## Work instruction
Scan the listing below for lines with "hana" in them. Give their number and nothing more.
++++ Data in this exercise ++++
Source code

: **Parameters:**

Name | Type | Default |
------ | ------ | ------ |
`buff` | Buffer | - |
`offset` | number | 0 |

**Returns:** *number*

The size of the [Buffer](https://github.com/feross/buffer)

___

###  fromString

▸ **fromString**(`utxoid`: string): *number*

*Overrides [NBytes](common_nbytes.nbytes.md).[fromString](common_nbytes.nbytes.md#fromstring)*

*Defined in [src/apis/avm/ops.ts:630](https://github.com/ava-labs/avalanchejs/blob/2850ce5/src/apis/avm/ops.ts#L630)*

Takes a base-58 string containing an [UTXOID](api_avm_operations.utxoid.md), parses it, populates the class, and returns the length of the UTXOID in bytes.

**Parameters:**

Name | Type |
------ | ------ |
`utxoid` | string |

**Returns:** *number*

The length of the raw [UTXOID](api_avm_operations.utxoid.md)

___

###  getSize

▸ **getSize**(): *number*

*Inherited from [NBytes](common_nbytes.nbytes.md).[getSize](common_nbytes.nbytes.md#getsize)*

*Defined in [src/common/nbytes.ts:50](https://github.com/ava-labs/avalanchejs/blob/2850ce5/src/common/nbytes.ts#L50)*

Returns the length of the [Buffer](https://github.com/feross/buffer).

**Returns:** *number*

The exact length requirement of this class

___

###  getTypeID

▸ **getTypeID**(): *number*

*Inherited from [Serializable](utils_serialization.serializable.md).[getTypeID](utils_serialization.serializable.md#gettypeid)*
++++
++++ Data in this exercise ++++
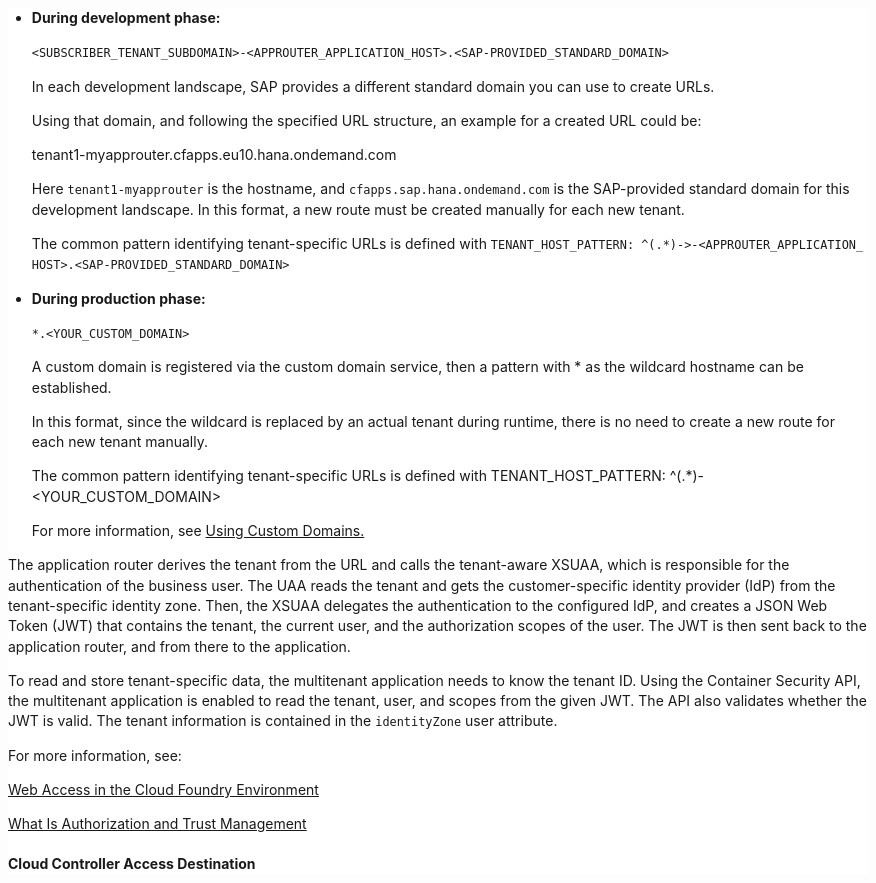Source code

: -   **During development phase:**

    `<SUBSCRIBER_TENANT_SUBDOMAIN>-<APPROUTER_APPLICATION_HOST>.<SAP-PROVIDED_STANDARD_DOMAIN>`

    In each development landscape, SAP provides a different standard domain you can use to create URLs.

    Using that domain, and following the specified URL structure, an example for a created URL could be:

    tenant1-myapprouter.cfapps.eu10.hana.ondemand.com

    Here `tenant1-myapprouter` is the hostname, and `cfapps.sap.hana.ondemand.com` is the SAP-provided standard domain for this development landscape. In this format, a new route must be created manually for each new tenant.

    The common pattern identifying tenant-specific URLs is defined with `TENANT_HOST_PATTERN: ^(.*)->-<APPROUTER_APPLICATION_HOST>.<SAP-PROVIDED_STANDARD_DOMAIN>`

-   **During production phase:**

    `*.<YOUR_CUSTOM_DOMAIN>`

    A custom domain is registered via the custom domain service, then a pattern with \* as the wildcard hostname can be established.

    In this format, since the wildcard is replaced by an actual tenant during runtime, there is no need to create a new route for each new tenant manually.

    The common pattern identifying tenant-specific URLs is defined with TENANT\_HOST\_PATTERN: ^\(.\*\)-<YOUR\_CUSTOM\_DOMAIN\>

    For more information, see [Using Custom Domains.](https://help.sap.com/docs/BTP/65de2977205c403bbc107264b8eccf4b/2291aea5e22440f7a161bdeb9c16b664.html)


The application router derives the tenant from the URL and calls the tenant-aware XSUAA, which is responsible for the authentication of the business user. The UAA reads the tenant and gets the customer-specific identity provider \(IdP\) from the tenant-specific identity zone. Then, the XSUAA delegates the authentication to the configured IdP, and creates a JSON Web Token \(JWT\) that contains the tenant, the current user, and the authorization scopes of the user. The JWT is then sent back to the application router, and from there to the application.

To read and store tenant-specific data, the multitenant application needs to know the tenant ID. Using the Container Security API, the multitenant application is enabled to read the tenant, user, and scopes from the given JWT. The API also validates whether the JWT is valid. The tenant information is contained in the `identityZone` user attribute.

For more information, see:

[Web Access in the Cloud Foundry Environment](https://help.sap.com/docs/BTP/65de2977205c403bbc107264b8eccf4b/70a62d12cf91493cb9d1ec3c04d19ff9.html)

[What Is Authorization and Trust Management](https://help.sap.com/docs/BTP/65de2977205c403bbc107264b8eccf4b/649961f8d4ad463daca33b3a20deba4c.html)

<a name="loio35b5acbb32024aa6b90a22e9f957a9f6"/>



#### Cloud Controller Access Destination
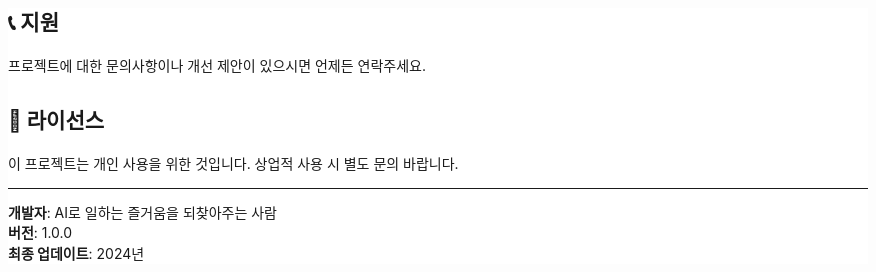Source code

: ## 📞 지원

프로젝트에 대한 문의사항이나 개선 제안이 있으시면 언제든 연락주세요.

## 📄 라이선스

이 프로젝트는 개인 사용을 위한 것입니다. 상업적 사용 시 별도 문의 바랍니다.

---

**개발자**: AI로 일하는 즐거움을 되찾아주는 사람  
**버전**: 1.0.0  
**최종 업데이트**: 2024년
++++
++++ Data in this exercise ++++
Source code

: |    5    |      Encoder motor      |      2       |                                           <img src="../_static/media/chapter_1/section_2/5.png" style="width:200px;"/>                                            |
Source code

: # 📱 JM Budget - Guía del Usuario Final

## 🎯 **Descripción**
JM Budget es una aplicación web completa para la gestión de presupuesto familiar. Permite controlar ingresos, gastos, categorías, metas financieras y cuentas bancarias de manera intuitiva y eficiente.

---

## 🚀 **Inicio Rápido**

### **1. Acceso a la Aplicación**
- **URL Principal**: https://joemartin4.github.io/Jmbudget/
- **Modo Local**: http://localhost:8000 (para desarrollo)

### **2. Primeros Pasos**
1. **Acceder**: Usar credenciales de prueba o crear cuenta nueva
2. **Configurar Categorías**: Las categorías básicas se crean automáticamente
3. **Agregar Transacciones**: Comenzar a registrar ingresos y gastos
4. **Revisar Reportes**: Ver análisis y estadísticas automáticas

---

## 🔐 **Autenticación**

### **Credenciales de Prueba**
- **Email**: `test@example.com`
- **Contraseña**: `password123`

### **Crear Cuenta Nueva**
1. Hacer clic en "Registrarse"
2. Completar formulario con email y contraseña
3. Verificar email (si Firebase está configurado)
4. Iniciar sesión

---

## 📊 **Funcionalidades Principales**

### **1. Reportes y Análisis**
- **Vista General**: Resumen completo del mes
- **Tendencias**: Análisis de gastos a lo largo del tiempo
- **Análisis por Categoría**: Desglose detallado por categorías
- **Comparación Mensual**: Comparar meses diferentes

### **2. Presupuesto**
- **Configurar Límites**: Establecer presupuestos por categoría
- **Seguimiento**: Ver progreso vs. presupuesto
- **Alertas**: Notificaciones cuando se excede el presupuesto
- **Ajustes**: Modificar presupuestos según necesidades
++++
## Solution to the exercise
2